[DATA UNDER STUDY]

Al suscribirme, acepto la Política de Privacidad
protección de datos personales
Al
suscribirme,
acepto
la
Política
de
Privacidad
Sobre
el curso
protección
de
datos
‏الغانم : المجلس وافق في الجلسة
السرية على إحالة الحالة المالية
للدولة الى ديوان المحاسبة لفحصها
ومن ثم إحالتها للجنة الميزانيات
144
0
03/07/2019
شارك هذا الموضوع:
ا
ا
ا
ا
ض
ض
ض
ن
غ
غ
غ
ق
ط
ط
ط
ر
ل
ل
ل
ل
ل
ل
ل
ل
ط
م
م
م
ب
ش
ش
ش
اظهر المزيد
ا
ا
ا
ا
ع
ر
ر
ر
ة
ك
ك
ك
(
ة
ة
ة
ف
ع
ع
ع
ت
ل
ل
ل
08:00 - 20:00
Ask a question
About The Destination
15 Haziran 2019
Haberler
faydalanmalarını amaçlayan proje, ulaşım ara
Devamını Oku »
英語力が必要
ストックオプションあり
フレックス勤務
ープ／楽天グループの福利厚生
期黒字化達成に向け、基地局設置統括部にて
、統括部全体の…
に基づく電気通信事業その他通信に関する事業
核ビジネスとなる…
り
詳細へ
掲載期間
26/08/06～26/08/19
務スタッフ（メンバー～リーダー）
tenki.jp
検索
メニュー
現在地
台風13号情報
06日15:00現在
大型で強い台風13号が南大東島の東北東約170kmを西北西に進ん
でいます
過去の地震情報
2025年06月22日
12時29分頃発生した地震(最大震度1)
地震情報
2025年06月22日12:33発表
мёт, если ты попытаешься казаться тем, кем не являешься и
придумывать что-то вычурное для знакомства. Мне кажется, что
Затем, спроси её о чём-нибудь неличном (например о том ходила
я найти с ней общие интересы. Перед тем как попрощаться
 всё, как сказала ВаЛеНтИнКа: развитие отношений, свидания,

[/DATA UNDER STUDY]

Give back the material exactly as it is shown above.

Al suscribirme, acepto la Política de Privacidad
protección de datos personales
Al
suscribirme,
acepto
la
Política
de
Privacidad
Sobre
el curso
protección
de
datos
‏الغانم : المجلس وافق في الجلسة
السرية على إحالة الحالة المالية
للدولة الى ديوان المحاسبة لفحصها
ومن ثم إحالتها للجنة الميزانيات
144
0
03/07/2019
شارك هذا الموضوع:
ا
ا
ا
ا
ض
ض
ض
ن
غ
غ
غ
ق
ط
ط
ط
ر
ل
ل
ل
ل
ل
ل
ل
ل
ط
م
م
م
ب
ش
ش
ش
اظهر المزيد
ا
ا
ا
ا
ع
ر
ر
ر
ة
ك
ك
ك
(
ة
ة
ة
ف
ع
ع
ع
ت
ل
ل
ل
08:00 - 20:00
Ask a question
About The Destination
15 Haziran 2019
Haberler
faydalanmalarını amaçlayan proje, ulaşım ara
Devamını Oku »
英語力が必要
ストックオプションあり
フレックス勤務
ープ／楽天グループの福利厚生
期黒字化達成に向け、基地局設置統括部にて
、統括部全体の…
に基づく電気通信事業その他通信に関する事業
核ビジネスとなる…
り
詳細へ
掲載期間
26/08/06～26/08/19
務スタッフ（メンバー～リーダー）
tenki.jp
検索
メニュー
現在地
台風13号情報
06日15:00現在
大型で強い台風13号が南大東島の東北東約170kmを西北西に進ん
でいます
過去の地震情報
2025年06月22日
12時29分頃発生した地震(最大震度1)
地震情報
2025年06月22日12:33発表
мёт, если ты попытаешься казаться тем, кем не являешься и
придумывать что-то вычурное для знакомства. Мне кажется, что
Затем, спроси её о чём-нибудь неличном (например о том ходила
я найти с ней общие интересы. Перед тем как попрощаться
 всё, как сказала ВаЛеНтИнКа: развитие отношений, свидания,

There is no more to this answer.